Dread is the extreme version of this sense of ending, but the brotherhood of college basketball is unquestionable. Losing may hurt a team because a season has ended, but it’s the chemistry and sense of family ending that can break the heart. In some respects Dread is able to stomach the idea that his season has come to a close, but it’s knowing that his time is up which shatters the soul. No matter what he does, no matter how hard he tries, he will never play with this team again. That is true for each and every player on the roster, a fact they must digest and make peace with. In a sense, losing is the end of a family as much as it is the conclusion of a season.

The final emotion is celebration, a confusing one to grapple with in the moment.

But Penn State big man Michael Henn is on a ladder just around the corner from Dread. There are NCAA Tournament graphics on the walls above the lockers and he would like to take one home. In the meanwhile, Chief of Staff Nick Colella is passing out the name plates each player had above their lockers to make sure everyone has something to take with them. Because for all of the pain and all of sadness and all of the disappointment, this team did something historic. It won — a lot (23 games, the fourth most in school history). It played well, and it played well more often than it did anything else. It lost, but it lost to one of the best teams in a massive tournament and it did so while nearly pulling victory from the jaws of defeat, coming back to take the lead with under five minutes remaining before succumbing to one final Texas run.

“The way that we did fight in the end and the way that we did come back against again really good and talented Texas team that’s been phenomenal all year makes me very proud of this group,” Funk said.

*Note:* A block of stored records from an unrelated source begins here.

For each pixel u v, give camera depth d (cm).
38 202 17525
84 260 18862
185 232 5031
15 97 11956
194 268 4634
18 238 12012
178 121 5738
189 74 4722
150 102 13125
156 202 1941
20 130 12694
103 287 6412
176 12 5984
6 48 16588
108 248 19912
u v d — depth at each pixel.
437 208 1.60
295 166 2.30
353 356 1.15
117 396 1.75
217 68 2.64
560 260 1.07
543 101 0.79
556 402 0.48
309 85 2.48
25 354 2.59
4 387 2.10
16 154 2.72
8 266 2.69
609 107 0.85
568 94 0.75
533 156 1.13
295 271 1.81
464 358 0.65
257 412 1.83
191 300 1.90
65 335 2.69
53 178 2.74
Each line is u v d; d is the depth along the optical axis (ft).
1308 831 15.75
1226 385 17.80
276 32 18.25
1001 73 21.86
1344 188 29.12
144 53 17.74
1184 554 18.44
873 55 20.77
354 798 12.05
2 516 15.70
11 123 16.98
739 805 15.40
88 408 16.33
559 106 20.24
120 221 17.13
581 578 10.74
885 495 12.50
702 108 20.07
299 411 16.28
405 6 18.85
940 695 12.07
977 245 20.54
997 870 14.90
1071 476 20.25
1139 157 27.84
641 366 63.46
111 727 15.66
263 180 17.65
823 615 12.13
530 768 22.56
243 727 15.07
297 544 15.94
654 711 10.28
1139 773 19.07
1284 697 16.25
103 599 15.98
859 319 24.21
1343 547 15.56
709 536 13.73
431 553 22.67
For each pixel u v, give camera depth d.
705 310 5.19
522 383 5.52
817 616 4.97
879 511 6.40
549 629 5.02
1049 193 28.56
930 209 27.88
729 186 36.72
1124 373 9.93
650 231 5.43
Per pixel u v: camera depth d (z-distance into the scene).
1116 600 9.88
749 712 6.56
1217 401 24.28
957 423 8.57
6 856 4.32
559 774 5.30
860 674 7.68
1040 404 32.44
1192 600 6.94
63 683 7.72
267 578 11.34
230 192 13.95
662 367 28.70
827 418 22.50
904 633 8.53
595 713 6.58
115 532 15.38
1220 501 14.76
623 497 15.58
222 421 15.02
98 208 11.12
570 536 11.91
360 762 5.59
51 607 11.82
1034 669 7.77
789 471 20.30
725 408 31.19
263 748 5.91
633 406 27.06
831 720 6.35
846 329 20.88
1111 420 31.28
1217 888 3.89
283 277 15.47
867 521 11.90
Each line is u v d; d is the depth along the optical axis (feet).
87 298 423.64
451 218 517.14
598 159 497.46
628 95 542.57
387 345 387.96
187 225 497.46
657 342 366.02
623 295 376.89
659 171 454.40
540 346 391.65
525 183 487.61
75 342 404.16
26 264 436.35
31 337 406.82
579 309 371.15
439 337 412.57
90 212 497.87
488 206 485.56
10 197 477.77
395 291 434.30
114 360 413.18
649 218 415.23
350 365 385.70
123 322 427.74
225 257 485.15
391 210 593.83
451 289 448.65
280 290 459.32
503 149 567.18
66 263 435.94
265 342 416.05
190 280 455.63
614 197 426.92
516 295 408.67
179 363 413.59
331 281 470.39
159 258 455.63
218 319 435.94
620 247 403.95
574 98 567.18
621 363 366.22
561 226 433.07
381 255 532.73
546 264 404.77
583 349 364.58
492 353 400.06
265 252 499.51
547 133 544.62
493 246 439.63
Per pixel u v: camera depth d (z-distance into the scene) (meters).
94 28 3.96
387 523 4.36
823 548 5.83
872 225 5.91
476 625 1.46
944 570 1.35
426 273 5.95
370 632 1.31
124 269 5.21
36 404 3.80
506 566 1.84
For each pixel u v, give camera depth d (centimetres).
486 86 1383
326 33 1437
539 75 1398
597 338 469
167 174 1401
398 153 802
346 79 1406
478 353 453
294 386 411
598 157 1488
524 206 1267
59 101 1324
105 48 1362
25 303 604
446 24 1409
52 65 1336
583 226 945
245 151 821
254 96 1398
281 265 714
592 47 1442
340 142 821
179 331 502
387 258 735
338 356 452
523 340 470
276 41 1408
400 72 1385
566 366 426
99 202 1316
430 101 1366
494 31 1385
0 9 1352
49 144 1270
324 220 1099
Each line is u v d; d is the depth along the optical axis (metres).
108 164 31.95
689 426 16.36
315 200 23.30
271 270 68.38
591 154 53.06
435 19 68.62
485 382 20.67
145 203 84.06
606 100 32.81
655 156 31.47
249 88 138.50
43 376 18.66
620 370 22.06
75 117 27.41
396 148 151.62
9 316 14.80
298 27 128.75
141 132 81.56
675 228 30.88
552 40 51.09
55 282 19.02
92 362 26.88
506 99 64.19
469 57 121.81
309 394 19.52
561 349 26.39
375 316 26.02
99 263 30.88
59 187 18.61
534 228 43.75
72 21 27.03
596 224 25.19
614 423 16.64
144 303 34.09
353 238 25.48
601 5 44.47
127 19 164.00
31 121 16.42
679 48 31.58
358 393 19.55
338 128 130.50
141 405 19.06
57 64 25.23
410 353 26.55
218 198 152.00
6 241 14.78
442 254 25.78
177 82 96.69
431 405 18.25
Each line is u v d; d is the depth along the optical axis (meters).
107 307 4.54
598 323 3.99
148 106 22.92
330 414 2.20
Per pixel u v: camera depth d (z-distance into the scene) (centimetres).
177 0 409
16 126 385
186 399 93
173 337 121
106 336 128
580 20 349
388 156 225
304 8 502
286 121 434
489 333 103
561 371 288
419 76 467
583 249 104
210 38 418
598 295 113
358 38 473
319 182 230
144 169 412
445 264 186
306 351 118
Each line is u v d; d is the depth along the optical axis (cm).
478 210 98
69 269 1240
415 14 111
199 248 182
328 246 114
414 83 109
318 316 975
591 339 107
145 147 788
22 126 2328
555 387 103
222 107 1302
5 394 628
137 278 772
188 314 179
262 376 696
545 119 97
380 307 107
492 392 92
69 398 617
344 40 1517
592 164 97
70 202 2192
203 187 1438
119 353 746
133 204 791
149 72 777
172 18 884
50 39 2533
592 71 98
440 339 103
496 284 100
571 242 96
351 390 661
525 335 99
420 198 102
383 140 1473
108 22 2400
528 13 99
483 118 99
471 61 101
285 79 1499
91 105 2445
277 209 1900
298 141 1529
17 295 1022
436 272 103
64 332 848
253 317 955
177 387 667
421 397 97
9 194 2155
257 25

In the bigger picture you have to turn to Associate Head Coach Adam Fisher, who spent the better part of the last decade at Miami fighting in the NCAA Tournament and eventually finding the nearly unavoidable failure of losing. In that time you learn to grapple with defeat. Maybe you never look it in the eye while you’re still playing, because of course the wonderful thing about sports is that anything can happen. Penn State stood in the tunnel and watched Arkansas upset No. 1 seeded Kansas for no particular reason other than it was the Razorback’s day. Everyone is beatable and believing that you will lose is the step to ensuring that it will happen.

Nevertheless, it is hard to feel success as you digest failure. The skill is finding a way to flush out the sadness and remember what was actually accomplished. In many ways, success is having a season worth being sad over when it finally ends.

“This was a special group,” Fisher said. “Especially in the last five, six weeks of the season. You hope you get through the pain and the hurt, but it shows that they care and it shows that they love each other in this locker room. It’s truly something special. I think once you get through that hurt you’ve got to enjoy and remember the greatness that was this year. Again, nobody wants to lose. There’s only one team at the end but I’m so proud of this group and what they accomplished.”

That will be the challenge in the coming days and weeks for this group as they drift off into their respective sunsets. Penn State put together a historic season — only the 12th with 20+ wins in program history and an NCAA tourney victory for the first time in 22 years — and while it is true that the win was there to be had, it is also true that the Nittany Lions had already done so much and already had so much to hang their hats on.

All the same, as the Nittany Lions piled into their bus and headed towards the airport for a late night trip back to State College, they would do so with tears of both sadness and celebration. The struggle of finding happiness in failure.